Total revenues and other income for the first quarter 2015 increased 37 percent to $109.7 million from the same period of 2014 due primarily to increased aggregates-related revenues and oil-and-gas-related revenues as a result of the VantaCore construction aggregates and Sanish Field oil-and-gas acquisitions completed in the fourth quarter of 2014. These increases were partially offset by a decrease in coal-related revenues as compared to the first quarter 2014.
The $25.6 million increase in aggregates-related revenues included a $26.8 million increase attributable to VantaCore, partially offset by a slight decline in other aggregates-related revenues. Equity in earnings of our unconsolidated investment in the soda ash business increased $2.7 million, or 28 percent, over the first quarter of 2014. In addition, oil and gas revenues increased $5.2 million to $15.2 million.
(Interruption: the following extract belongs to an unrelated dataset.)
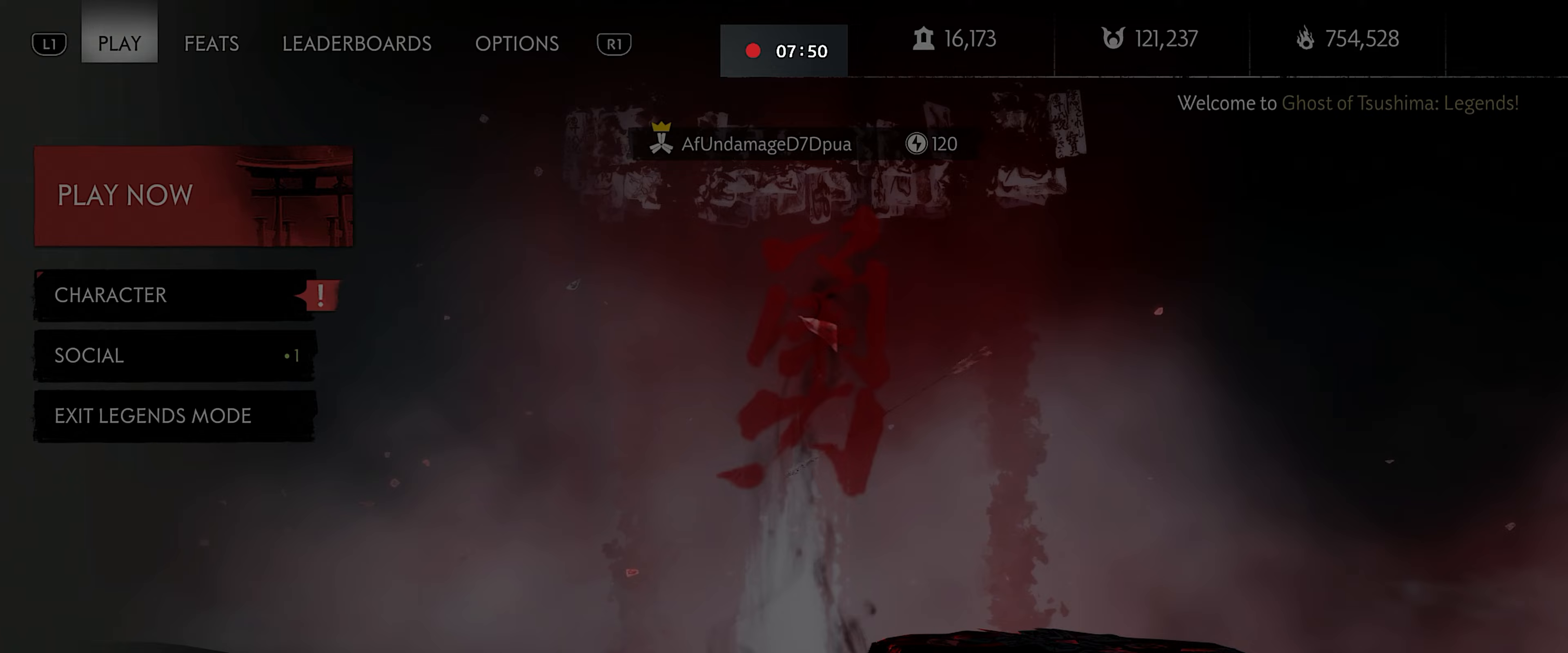
{"buttons": [], "left_stick": "center", "right_stick": "center", "events": []}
Coal-related revenues decreased 6 percent to $49.5 million, due to both decreases in coal production volumes by NRP’s lessees (9 percent) and decreases in average coal royalty revenue per ton (6 percent) as compared to the first quarter 2014. The decrease in coal royalty revenues resulted primarily from a decrease in Northern Appalachian revenues, where coal reserves were exhausted at one higher revenue mine, and also lower sales volumes in the Illinois Basin. Metallurgical coal represented 33 percent of coal production and 40 percent of coal royalty revenues for the first quarter of 2015.